What you will do – Report how many lines of the listing below contain the string "Were", matching case exactly. Give only the number.

•••••

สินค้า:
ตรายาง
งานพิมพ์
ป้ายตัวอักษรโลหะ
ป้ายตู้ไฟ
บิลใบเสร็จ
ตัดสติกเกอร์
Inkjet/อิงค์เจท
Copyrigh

•••••

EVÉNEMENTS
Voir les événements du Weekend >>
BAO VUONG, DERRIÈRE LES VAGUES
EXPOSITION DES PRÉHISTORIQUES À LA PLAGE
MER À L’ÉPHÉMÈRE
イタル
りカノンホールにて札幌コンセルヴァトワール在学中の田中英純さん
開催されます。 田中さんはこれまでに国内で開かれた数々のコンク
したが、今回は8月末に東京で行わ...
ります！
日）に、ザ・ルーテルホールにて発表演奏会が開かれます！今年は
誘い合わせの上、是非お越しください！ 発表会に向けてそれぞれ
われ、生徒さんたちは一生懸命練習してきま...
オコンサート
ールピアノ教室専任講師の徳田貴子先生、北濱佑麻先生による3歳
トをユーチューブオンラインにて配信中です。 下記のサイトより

•••••

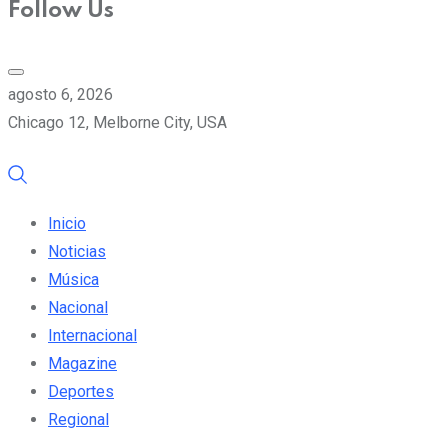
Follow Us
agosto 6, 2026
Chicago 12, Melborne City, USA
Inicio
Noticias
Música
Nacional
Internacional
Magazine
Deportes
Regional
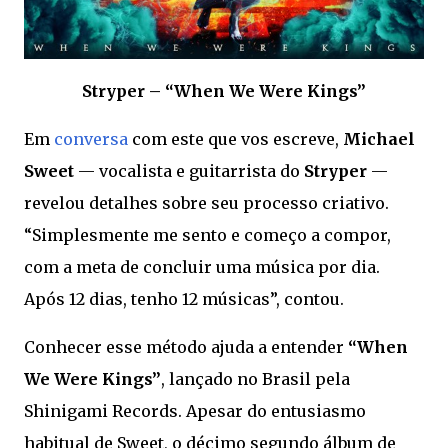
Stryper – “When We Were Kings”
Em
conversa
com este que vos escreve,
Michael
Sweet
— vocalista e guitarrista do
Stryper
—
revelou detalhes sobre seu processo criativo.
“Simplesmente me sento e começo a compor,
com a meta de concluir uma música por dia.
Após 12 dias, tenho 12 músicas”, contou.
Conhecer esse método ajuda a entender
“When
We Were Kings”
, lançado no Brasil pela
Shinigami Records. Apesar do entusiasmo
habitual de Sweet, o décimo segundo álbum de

•••••

Answer box – 2